* _SELECTION_:
****************
I'm going to take a brief break on the "mega list of Feminist links" today to discuss something that came up over the weekend on an Armadillocon panel. The panel was titled How to Write What You Don't Know. Basically, it was about writing diversely and inclusively. It was a great discussion, expertly moderated by the fabulous Tex Thompson. I want to emphasize this. It was a great discussion and a great panel. I've seen topics go horrible -- off the rails bad. That is not how that went down. Every person on that panel: Nicky Drayden, Wesley Chu, Marshall Maresca, Kirk Lynn, and Tex Thompson did a brilliant job. Every one. I'm only bringing this up because there's a point I feel I could've made better. And hey, all of this discussion is about refining one's ability to communicate, and thus, help resolve the problems humanity faces. I blame Wes Chu. By arguing in an intelligent, thoughtful way on this one point, he made me defend my position. Wes made me think. I can't tell you how much I value that in a friend. It's amazing.
The point has to do with whether or not it's okay for a writer to say, "Fuck it. I'm not a member of this group. But I'm going to write about it anyway." There was much discussion about how writers need to at least try to write what they don't know. This is how inclusiveness happens. And it IS. It was stated that research was necessary as was respect. Yes. I absolutely agreed. Hell, yes! And I added that writers need to remember that you can approach a subject with respect and do all the research in the world, including interviewing those who have the experiences which you're writing AND YOU WILL STILL MAKE MISTAKES. There is no fool proof method to writing about other cultures. None. This will always be a risk. Always. But do not let that stop you. Writing at all is a risk, people. Fiction writers work with their subconscious. All artists do. Thus, you're baring your subconscious to the world. In print. There's no taking that back once it's out there. Period. It's there. In indelible ink. (If you're lucky.) In addition, I said that there are exceptions to the "it's okay to write about whatever group interests you even if you aren't a member" rule. (Because there is.) I mentioned that there are minority groups that have asked particular authors (that have come to them seeking research interviews) not to write about their group. Specifically, Native American groups. I said, "Sometimes the answer is no. And that's okay. You have to accept no as the answer. Sometimes we don't have permission to do whatever we want. You have to look at the possible harm you're doing." I went into detail as to why this was particularly problematic.
Wes said I was basically full of shit. Which was great. Wes respects me as an author and a person. We know one another. He gets me. He merely disagreed with me. This made this discussion a discussion and not a lecture. It made it far more entertaining for the audience too. It was obvious that he said what they were thinking. That was cool. But there were clusters of white people in the hallway afterward loudly complaining about how I was being 'too PC' and well...insert the usual bullshit excuses for not seriously thinking about racism. That, bats and ghouls, is NOT COOL. VERY NOT COOL.
But back to what Wes said...
****************
* _DATA_:
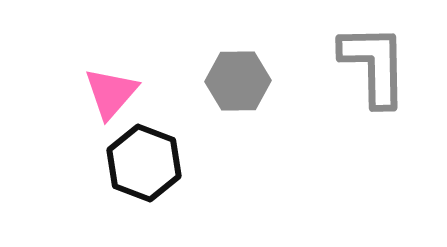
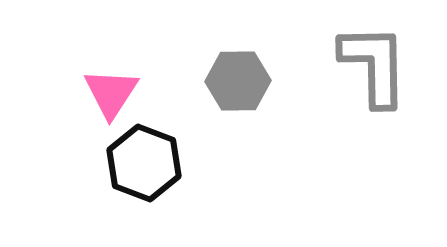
pink triangle: rotated 8 degrees counterclockwise
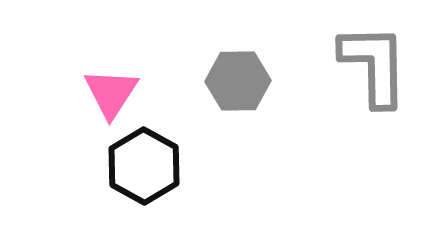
black hexagon: moved 3 px down; rotated 8 degrees clockwise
****************
* _PROBLEM SET_:
**1)** Reproduce the Armadillocon panel post above word for word, from "Wes said I was" to "VERY NOT COOL.".
**2)** Resume the Armadillocon panel post above, writing on from its final sentence.

* _ANSWERS FOR THE TASKS_:
**1)**
Wes said I was basically full of shit. Which was great. Wes respects me as an author and a person. We know one another. He gets me. He merely disagreed with me. This made this discussion a discussion and not a lecture. It made it far more entertaining for the audience too. It was obvious that he said what they were thinking. That was cool. But there were clusters of white people in the hallway afterward loudly complaining about how I was being 'too PC' and well...insert the usual bullshit excuses for not seriously thinking about racism. That, bats and ghouls, is NOT COOL. VERY NOT COOL.

**2)**
Specifically, he said that there is no legal spokesperson for minority groups. Largely, he's correct. However, he's incorrect when it comes to indigenous peoples of North America. Quite a few tribes have leaders. They're small enough groups that the leader in question can speak for the group. If you go to a tribal representative, and that representative gives you an answer, they're speaking for the group. It's their legal role. So, if you go to them, and they tell you no. The answer is no. I said that fiction writers should respect that answer. The room fell apart. Someone asked, "But what can you do after that?" I said, "Write something else. Story ideas are a dime a dozen. There's plenty of space in which to play creatively. Be creative! Do something else. Do what you will, but do no harm." Wes said I was being ridiculous, and it was obvious that the room felt the same. I knew I wasn't, but I didn't have the words to explain why. It didn't come to me until later.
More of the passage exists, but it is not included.